近年人気の工場見学。航空会社の整備工場も人気の的だ。日本航空(JAL、9201)では、あす7月22日に見学施設を「スカイミュージアム」としてリニューアルオープンする。これまで社内でのみ用いてきた1951年の会社設立以降の史料展示や、フライトを支える運航乗務員や客室乗務員、整備士、空港係員、グランドハンドリング・貨物係員の計5職種の仕事を紹介するコーナーなどを新たに設けた。
JALでは社会貢献活動(CSR)の一環として、機体整備工場の見学を1950年代半ばから無償で実施。2012年度の来場者数は9万2899人に上った。工場見学ブームなどで来場者が増えると共に、施設の古さや展示物の少なさについて改善を求める声が寄せられていた。
リニューアルの検討は昨年秋から本格的にスタート。航空教室など講義を行う部屋の位置を見直し、窓のある明るい部屋を用意した。運航乗務員など5職種を紹介する「仕事紹介エリア」は、吹き抜けのある建物中央に設置し、自然光と紹介コーナー中央に配した樹木が柔らかい雰囲気を演出している。樹木には隣接する格納庫で整備作業を行う整備士が、毎日水をやっているという。
同エリアでは職種ごとの七つ道具や、コックピット、客室乗務員用シート、ボーイング777-200型機のタイヤ、チェックインカウンター、767用のLD-2貨物コンテナをカットしたものなどを、各職種のコーナーごとに展示。グランドハンドリングのコーナーでは、航空機を誘導するマーシャラーの仕事を体験できる。パドルを手にモニターの前で両腕を動かすと、誘導の善し悪しが判定されるコンテンツが用意されており、マイクロソフトの動作・音声認識コントローラー「キネクト」が用いられている。
見学施設は仕事紹介コーナーのほか、歴代制服や航空機の模型など、会社設立以来の史料を展示する「アーカイブズエリア」、新シートやサービスを紹介する「新商品・サービスエリア」、制服の背中の部分をカットしたことで容易に着用できる「制服体験エリア」を用意した。
アーカイブズエリアでは、JALの歴史を50メートル超の壁面で紹介する大年表が目を引く。
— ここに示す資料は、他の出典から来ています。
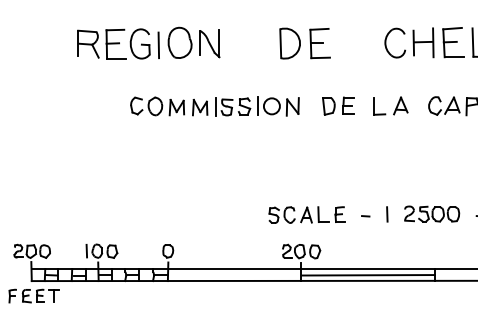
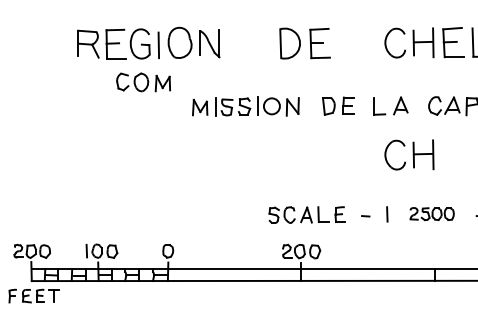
part at (157, 106) position: (157, 106) -> (143, 82)
part at (409, 154): none -> present
part at (432, 213) size: 57x18 px -> 46x15 px
line at (368, 275): present -> none
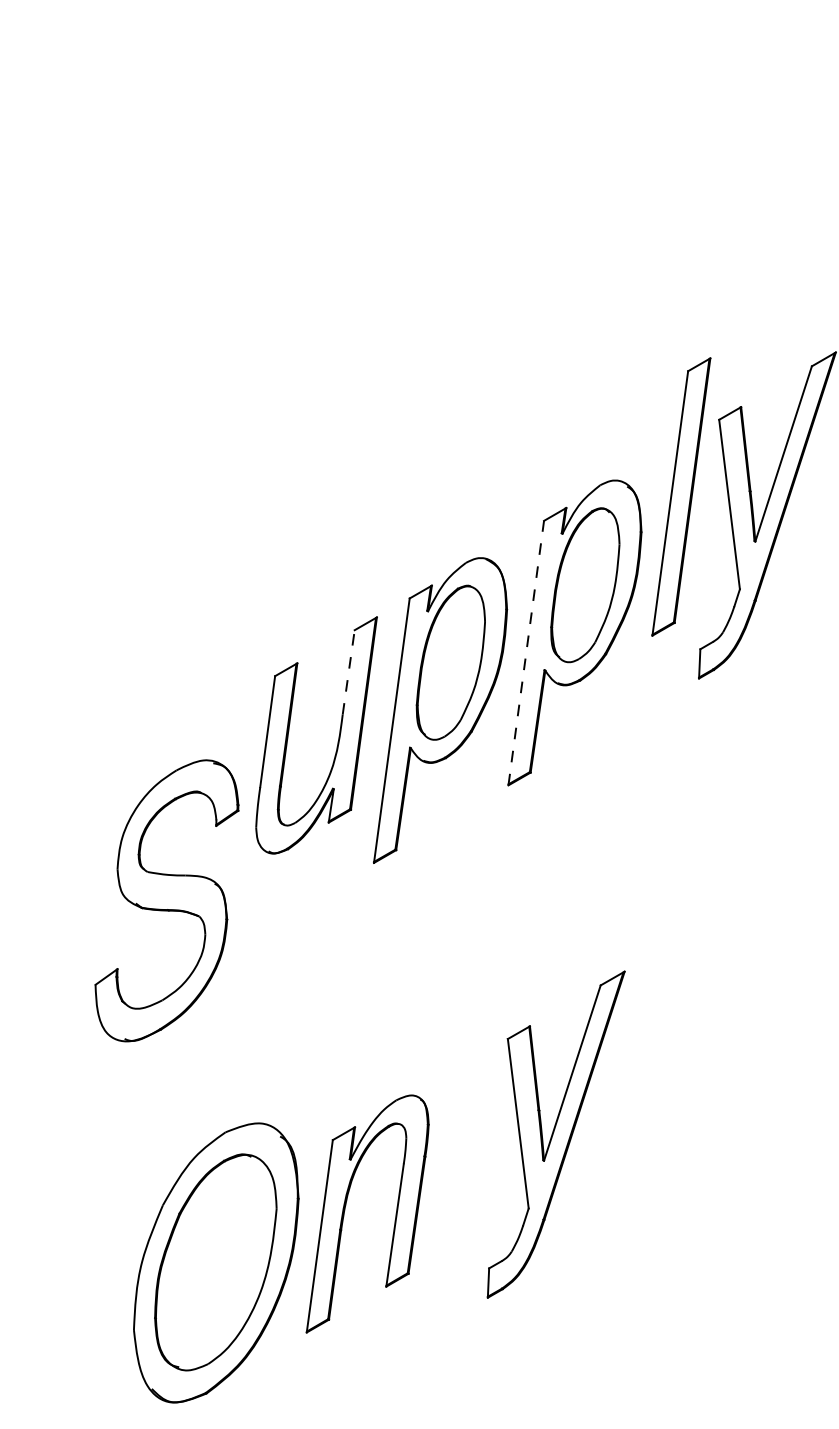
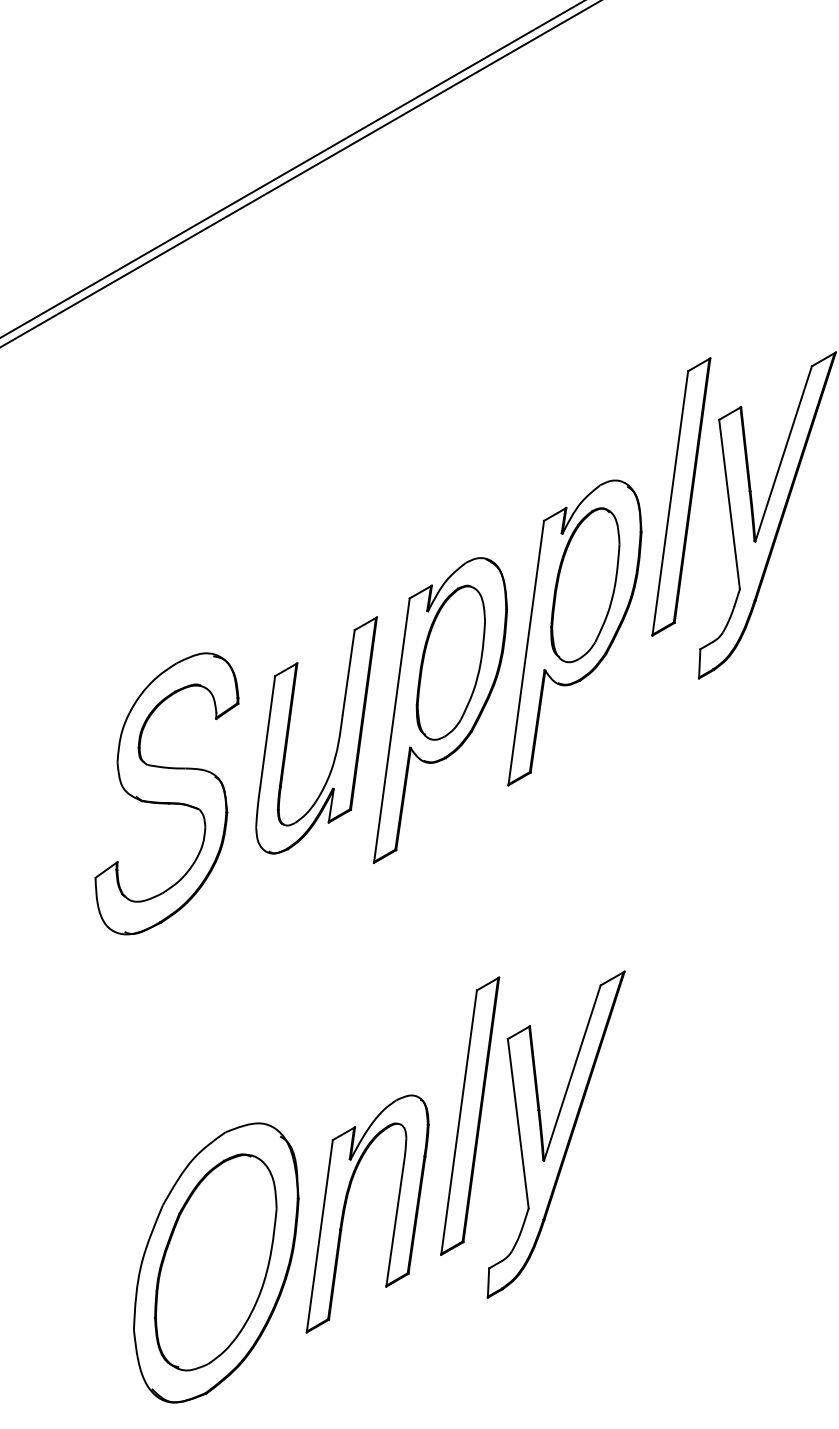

皇族を乗せた皇室フライトや救援チャーター便など特別フライトの歴史をまとめたコーナー、JALや旧日本エアシステム(JAS)のアイテムの中でデザイン性に優れたポスターや記念品、時刻表などを展示するコーナーなどを設けた。
展示史料の中には、1990年代から2000年代にかけてJALが行ったリゾート路線キャンペーン「リゾッチャ」のグッズなど、直近のものも展示している。
JALでは4カ月に1度程度のペースで、展示内容の一部を入れ替えたり、テーマを決めて企画展示も行いたいという。現在の企画展示は日本航空機製造YS-11型機の模型展示で、比較的まとまった種類が保管されていたことから展示を決めたという。
スカイミュージアムでの工場見学の内容は、航空教室30分、展示20分、格納庫見学40分の計約90分間。開催日は年末年始を除く毎日で、午前10時と午前11時、午後1時、午後3時の1日4回開催する。予約開始日は見学日の半年前の午前9時半からで、JALのウェブサイトの見学申し込みページから申し込む。対象は小学生以上で、料金は無料。